伝えることの大切さ
先月、芝浦工業大学から依頼があり、大宮キャンパスにてIV-JAPANの活動概要と私自身の海外経験(主に青年海外協力隊時代の話)について話をしてきた。本来私は人前で話すようなことは苦手であるが、事前に何を話そうかといろいろと考えているうちに、若い学生さんたちに伝えたいことが次から次へと湧き出てきて、30分では話しきれないような構想ができあがってきた。なので当日は無駄な話は出来る限りしないようにして、要点だけを話していったが、それでも時間は足りず、かなり早口で詰め込んだ形になり、言いたいことが上手く伝わったかどうか不安であった。
さて、肝心の学生さんたちの反応はというと、2回の講義合わせて100人以上はいたものの、みなさん静かで控え目であって、私の話に対する反応は若干薄いように感じた。。。が、いやしかし、実際はそうではなかった!後日先生から届いた学生さんたちの感想を読んでみると、私の伝えたかった真意が結構伝わっていたことがわかった。中にはかなり熱いコメントを書いてくれた学生も結構いて、私はとても嬉しかった。私が一番伝えたかったのは「考えることと実践すること」の大切さであったが、いろいろと心に響いて考えてくれた学生さんも多かったようだ。今の学生さんたちは安易な反応をしない反面、とても思慮深いのかもしれないと思った。
ところで、「貧困」と一言には言うけれども、では「貧困」というものは何なのか?日本に貧困はないのか?物に満たされた日本にも心の飢えと渇き、すなわち「心の貧困」というものがあるのではないか。マザーテレサも言ったように、食べ物の飢えは食べ物を与えれば解決するが、心の飢えは深刻なのである。そう、物事は奥深く考えなければならない。目に映る印象だけで判断するのは危険なことだ。しかし深く考えるには、やはり自らの知識と経験があるていど必要となる。学生さんたちはまだ若い、そして若いからこその柔軟な感性をもっている。その感性があるうちに海外へ飛び出すなどの大きな経験をしてほしいと思う。もちろん海外にでればいいというものではないが、とにかく自分がいい意味でショックを受けるような経験をたくさん積んでほしい。そして物事を自分でよく調べて、よく考えてほしい。そして実践することは最も大切であるが、自分が何か大きな衝撃を受け、たましいで何かを感じた時には、人は何かを自ら実践せずにはいられなくなるはずだと私は思っている。

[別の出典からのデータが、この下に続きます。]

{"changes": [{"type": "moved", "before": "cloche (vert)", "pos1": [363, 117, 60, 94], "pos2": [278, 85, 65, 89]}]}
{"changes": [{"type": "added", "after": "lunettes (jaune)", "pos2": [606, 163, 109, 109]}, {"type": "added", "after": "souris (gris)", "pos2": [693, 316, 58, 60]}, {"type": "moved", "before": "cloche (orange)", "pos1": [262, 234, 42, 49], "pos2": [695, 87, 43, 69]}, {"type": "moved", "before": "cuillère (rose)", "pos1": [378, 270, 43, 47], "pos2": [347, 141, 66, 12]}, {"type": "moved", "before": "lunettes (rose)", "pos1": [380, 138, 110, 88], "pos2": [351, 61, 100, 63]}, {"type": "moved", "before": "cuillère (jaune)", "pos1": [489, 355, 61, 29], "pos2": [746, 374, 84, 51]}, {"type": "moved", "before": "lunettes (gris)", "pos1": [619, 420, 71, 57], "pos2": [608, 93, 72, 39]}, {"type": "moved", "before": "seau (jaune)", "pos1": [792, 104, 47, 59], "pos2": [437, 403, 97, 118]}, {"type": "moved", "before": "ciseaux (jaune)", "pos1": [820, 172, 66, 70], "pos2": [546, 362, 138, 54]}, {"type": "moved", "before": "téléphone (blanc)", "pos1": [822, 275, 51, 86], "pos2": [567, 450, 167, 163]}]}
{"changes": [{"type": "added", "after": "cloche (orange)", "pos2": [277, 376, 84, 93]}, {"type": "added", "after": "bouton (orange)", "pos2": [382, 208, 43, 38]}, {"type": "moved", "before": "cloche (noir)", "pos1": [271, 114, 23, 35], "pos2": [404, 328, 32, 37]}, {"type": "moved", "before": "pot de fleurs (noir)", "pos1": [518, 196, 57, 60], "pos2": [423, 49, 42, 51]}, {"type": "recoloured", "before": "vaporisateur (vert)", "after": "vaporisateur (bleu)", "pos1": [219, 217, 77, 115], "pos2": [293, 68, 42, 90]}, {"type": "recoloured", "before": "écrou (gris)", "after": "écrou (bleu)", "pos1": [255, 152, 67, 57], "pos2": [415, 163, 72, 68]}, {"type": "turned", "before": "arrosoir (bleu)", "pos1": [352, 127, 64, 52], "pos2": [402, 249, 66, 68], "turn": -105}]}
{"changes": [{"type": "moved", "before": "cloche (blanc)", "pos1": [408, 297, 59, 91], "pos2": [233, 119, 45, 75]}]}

もちろん人それぞれ能力も環境も違うのだからできることはそれぞれ違う。だから自分のできることをすればよい。ただし、「最善を尽くす」ことが大切だ、と学生たちにも強調した。「自分のできることをすればよい」と、ていのいい逃げ口上にしてはいけない。偉大なことを成すのではなく、小さなことでも偉大な愛をもってすることが大切なのだ。
「Love is doing small things with great love. Mother Teresa」
今まで伝えることを諦める自分もいたが、今回伝わったという手ごたえを初めて感じた。そして口下手な私でも伝えることができると自信にもなった。これからも機会があれば自分の経験を伝えていきたい。特に若者たちの価値観と感性をいい意味で揺さぶって、何かが飛び出してくることを期待したい。今回の講演は私にとっても貴重な経験、大きな収穫となった。機会をくださった中口先生、真剣に聞いてくれた学生さんたち、ありがとうございました。